夏真っ盛りだというのに、私はもう秋の事を考えている。1年に1度のハロウィーンイベントがあるからだ。
このご時世でイベントは軒並み自粛要請が出ているが、地元のイベントは小規模なので毎年参加している。「ここが自分のふるさとだ」と実感出来るのは、地元のイベントがあってこそだと私は思う。
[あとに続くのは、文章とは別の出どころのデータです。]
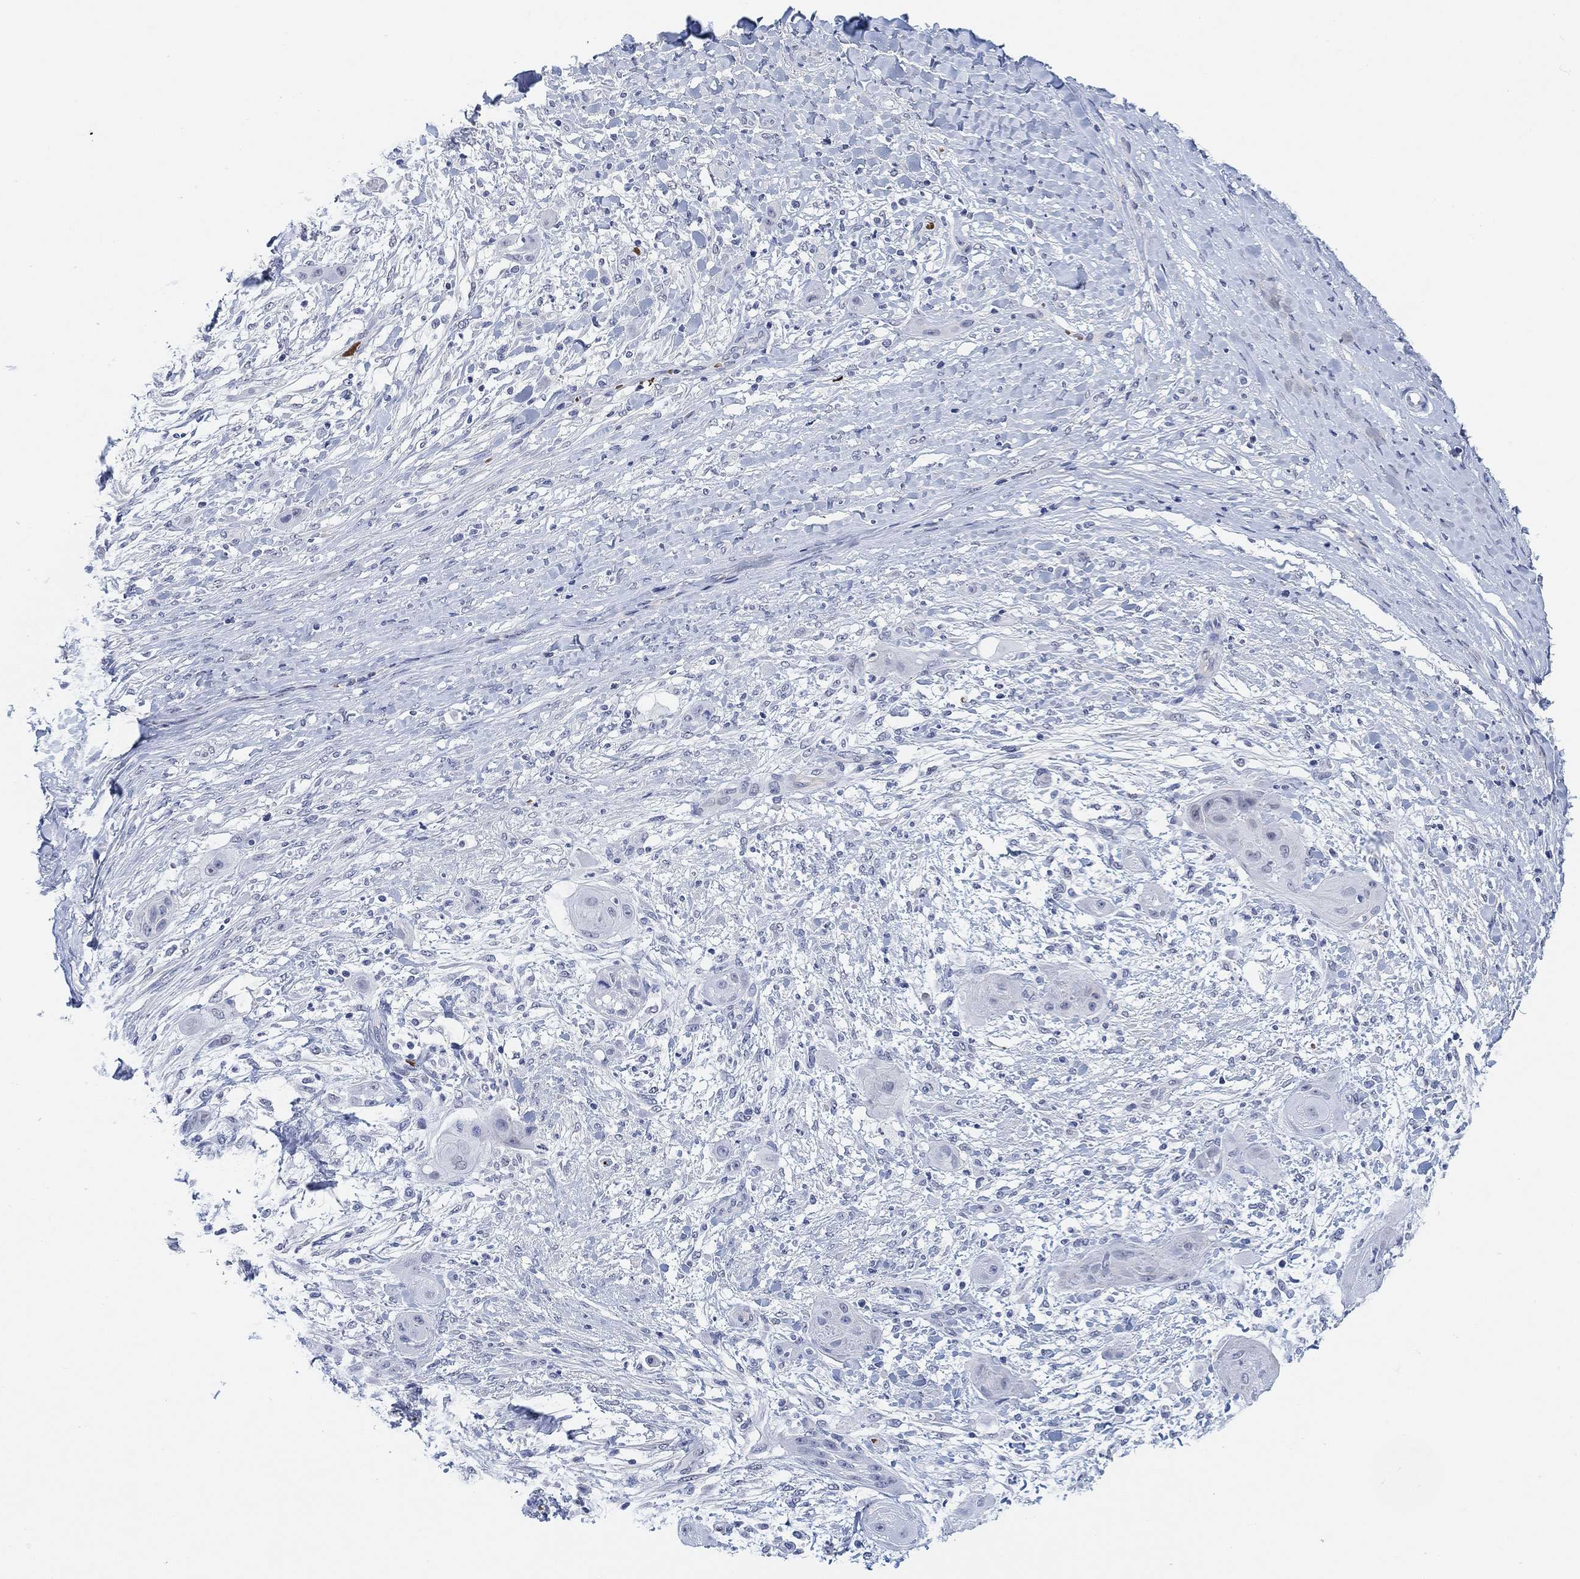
{"staining": {"intensity": "negative", "quantity": "none", "location": "none"}, "tissue": "skin cancer", "cell_type": "Tumor cells", "image_type": "cancer", "snomed": [{"axis": "morphology", "description": "Squamous cell carcinoma, NOS"}, {"axis": "topography", "description": "Skin"}], "caption": "Immunohistochemical staining of human skin cancer shows no significant positivity in tumor cells.", "gene": "PAX6", "patient": {"sex": "male", "age": 62}}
何の仮装をするかは、「鬼滅の刃」の「胡蝶しのぶ」とすぐに決まった

去年の地元のハロウィーンイベントは、仮装した状態での参加が可能で小規模に行われた。一昨年に参加した時はカラオケ大会やダンスコンテスト、仮装コンテストがあり、私はその時仮装コンテストでマイケル・ジャクソンの仮装をして第3位を受賞し、審査員の方から「なりきり具合が素晴らしい!」とお褒めの言葉を頂いた事がある。

しかし、去年はコロナ禍の影響を受けてコンテストが中止になってしまった。それでも私は「仮装が出来るだけでもありがたい!」と前向きだった。
そして、何の仮装をするかは一発で決まった。劇場版が公開され、ブーム真っ只中の漫画、アニメ「鬼滅の刃」だ。私は劇中のキャラクターであり、「柱」と呼ばれている「胡蝶しのぶ」が好きなので、彼女の仮装をする事にした。

イベント当日。自宅で仮装の準備をした後に車で親と一緒に会場である道の駅に到着し、緊張しながら入り口をくぐった。
明るい音楽が流れ、青空の下、子ども達がミニゲームに興じている。青果店には地域で採れた野菜や果物が並べられている。大きなイベントではなくなっても、賑やかさは変わっていなかった。

「しのぶさんだ!」と声を挙げる地元の人達との交流で、心が温まる

いつもはのどかな地元が、まるで別の世界のように感じる。どんなお店があるのか見てみようと歩いていると、思いもよらぬ事が起こった。小さな子ども達に、一緒に写真を撮って欲しいとお願いされたのだ。
子ども達の中には、私と同じ鬼滅の刃のキャラクターに仮装した子が何人もいた。私は途端にスイッチが入り、本物の胡蝶しのぶのように振る舞いながら子ども達の声に応じた。子どもも大人も、仮装した私を見るなり「しのぶさんだ!」と声を挙げていた。

目立った催し物が少なかった為、仮装したまま道の駅の中の喫茶店でスムージーを飲んだり、八百屋さんでどんな食べ物があるかを見てみたり、地域で採れた野菜を使ったお弁当を買ってみたりと、以前よりも「ふるさと」を感じる事が出来た。同じ地域に住む色々な人と、仮装を通じて心温まる交流が1日中続いた。
家に帰り、子ども達と撮った沢山の写真を見返しては、「ここがふるさとで良かった」と呟き、これからも地元を大切にしたいと思うようになった。

今、私はゆるいコスプレイヤーとして本格的なコスプレイベントにも参加しているが、ハロウィーンが近くなると地元のイベントの温かい雰囲気が恋しくなる。都会も悪くはないけれど、地元の温もりは実感する度に強くなる。
今年は何の仮装をしようか。地元の人達の嬉しそうな顔を思い浮かべると、自然とやる気が沸いてくる。ふるさとでの仮装は、私の生き甲斐の一つかもしれない。